Today was slower-paced than yesterday, but I still found myself in an exhausted stupor by 4 pm (which was remedied by a 3 hour nap filled with vivid dreams of marketplaces, taxi drivers, and various acts of subterfuge).


We started the day at the summer palace of the Dalai Lamas, also known as Norbulingka. This estate was built by the 7th Dalai Lama after he recovered from a serious illness meditating in its vicinities. Norbulingka is essentially a sprawling park with a few residential buildings , and just as beautiful as any palace in Beijing. Extensive gardening and yardwork goes on during the spring, and we witnessed many workers planting new bulbs and trees, all of which sport the prettiest blooms. The weather was beautiful, the air was fresh, and it was a perfect day for strolling.

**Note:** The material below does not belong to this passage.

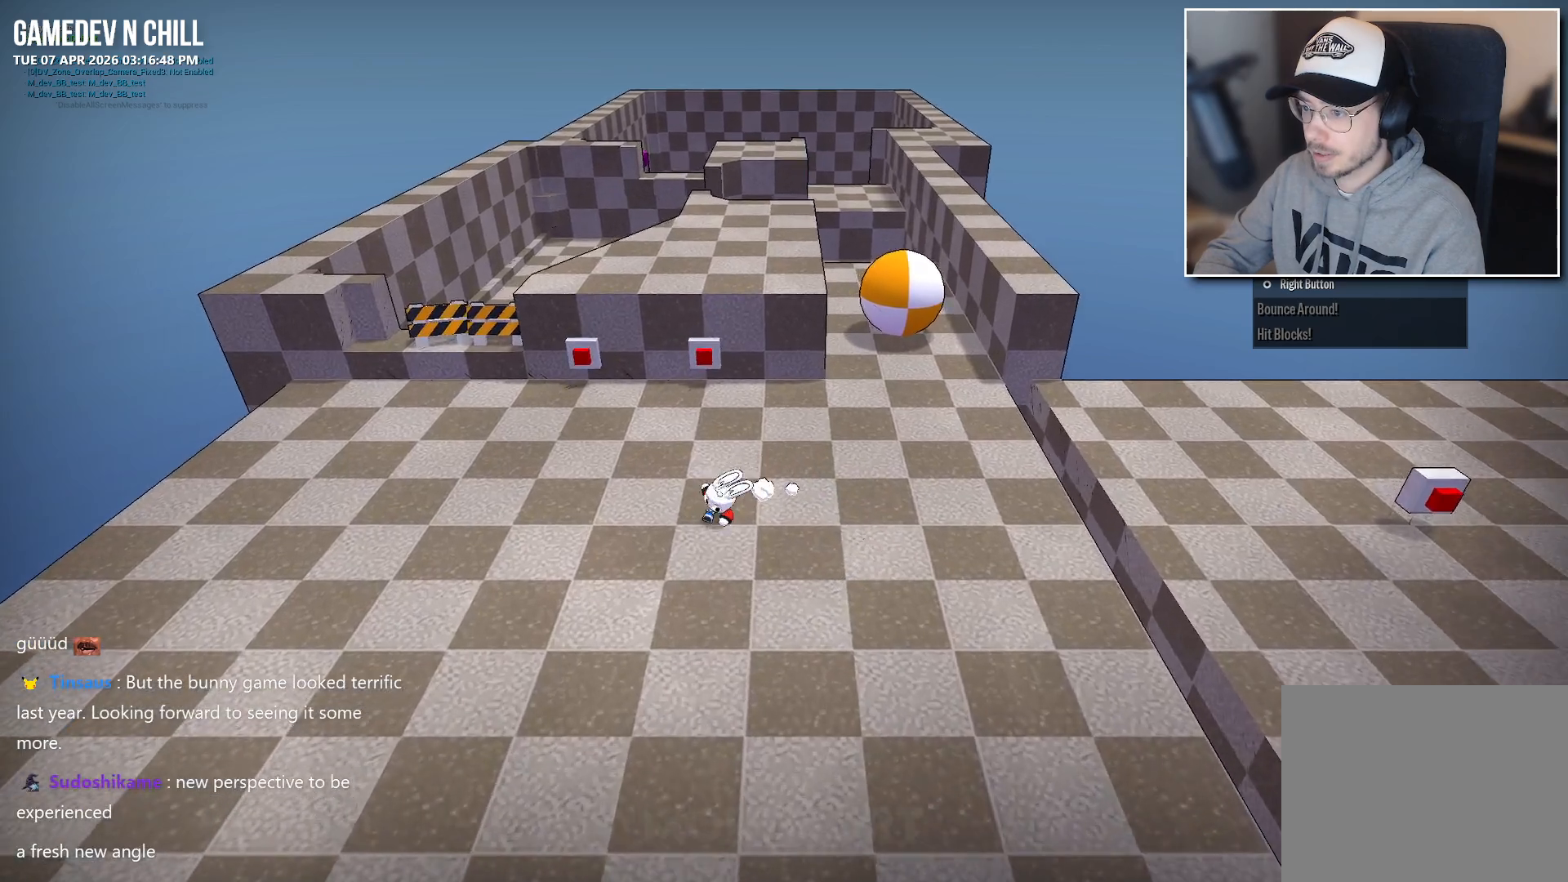
{"buttons": [], "left_stick": "down-left", "right_stick": "center", "events": [[267, "left_stick", "down-left"]]}
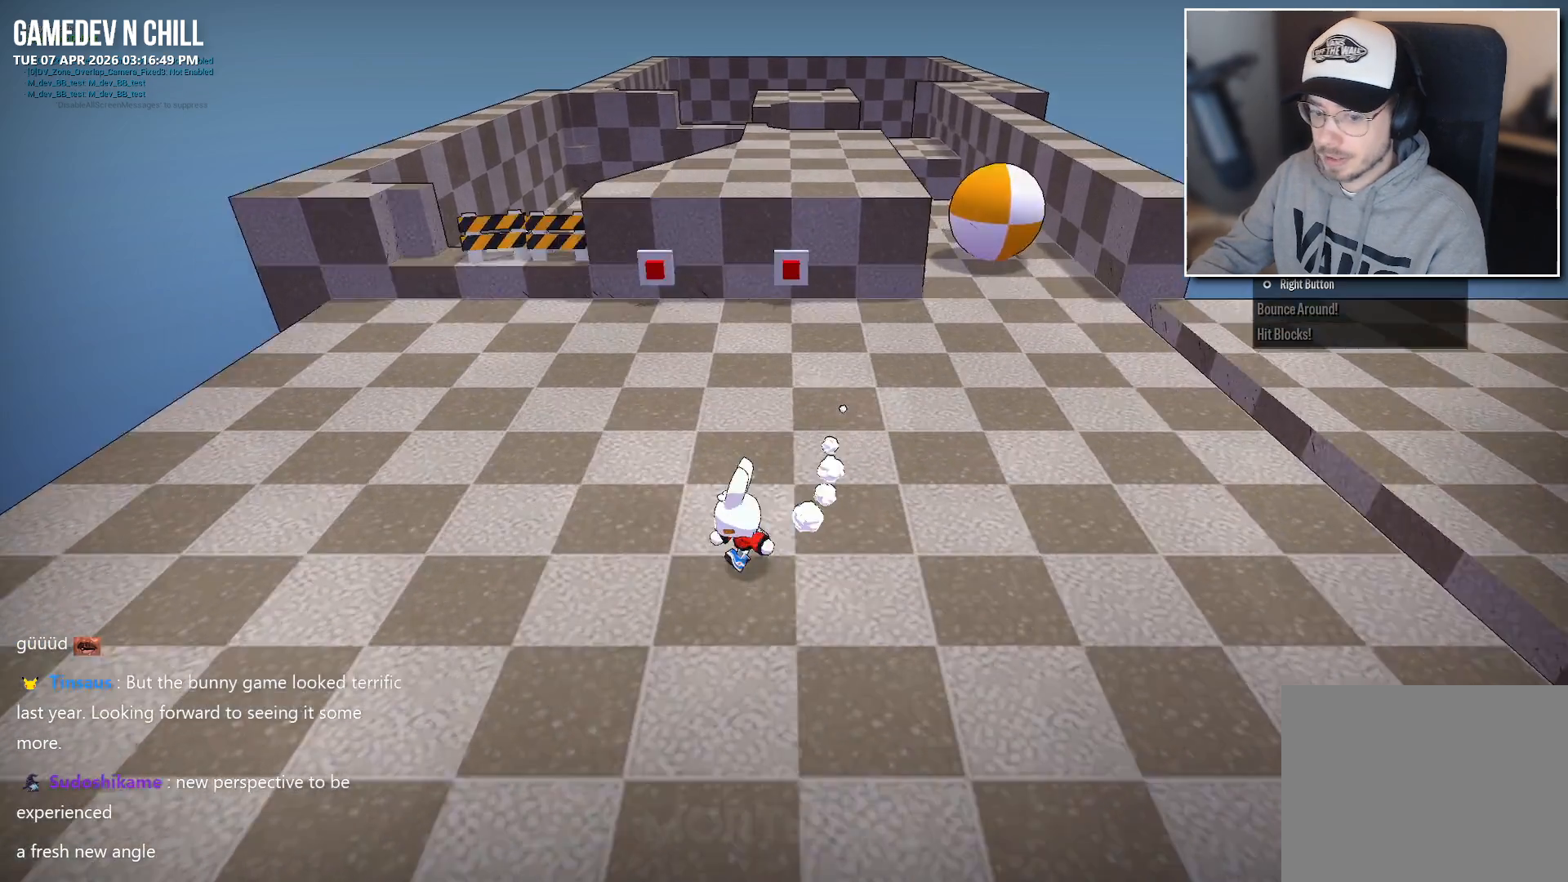
{"buttons": [], "left_stick": "up-left", "right_stick": "center", "events": [[283, "left_stick", "left"], [417, "left_stick", "up-left"]]}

Siring gave us a little primer on Tibetan funerals as we walked among the shaded pathways and brightly colored houses. There are apparently four main kinds of burial: Earth, Fire, Water, and Sky. The last is the most uniquely Tibetan, and basically consists of putting your loved one - usually cut into smaller pieces - on top of the mountain where the vultures can carry their remains into the sky (and afterlife). Before the actual burial, the body must be consecrated by a holy monk within 3 days of death, and then rituals take place for 49 days to ensure that the deceased has a good afterlife.

After Norbulingka, we had a quick foray into the Sky Bead factory, which are modern versions of the ancient dzi beads (interesting article here). Dorelan got one with 6 eyes, which is purported to eliminate sadness and suffering, and Lydia and I both got 5-eyed stones, which guide you to happiness and wisdom.


The remainder of the day was spent at Sera Monastery, the first one built and once home to over 7,000 monks. Today, that number is reduced 10-fold to about 700 monks, but still impressive. Most join the order between the ages of 15-25, though technically anyone is eligible according to Siring. For 3 years, you learn about 1400 pages of holy text in isolation, then you engage in learning with other monks. This can take place in the form of a debate, which we got to witness while we were there. Imagine 100 red-robed monks conglomerated into a courtyard, the teachers standing, the pupils sitting, each arguing heatedly in a foreign tongue. Very cool.

Tomorrow, we make the 6 hour trip to Shigatse, the traditional seat of the 2nd highest-ranking Lama, the Panchen Lama.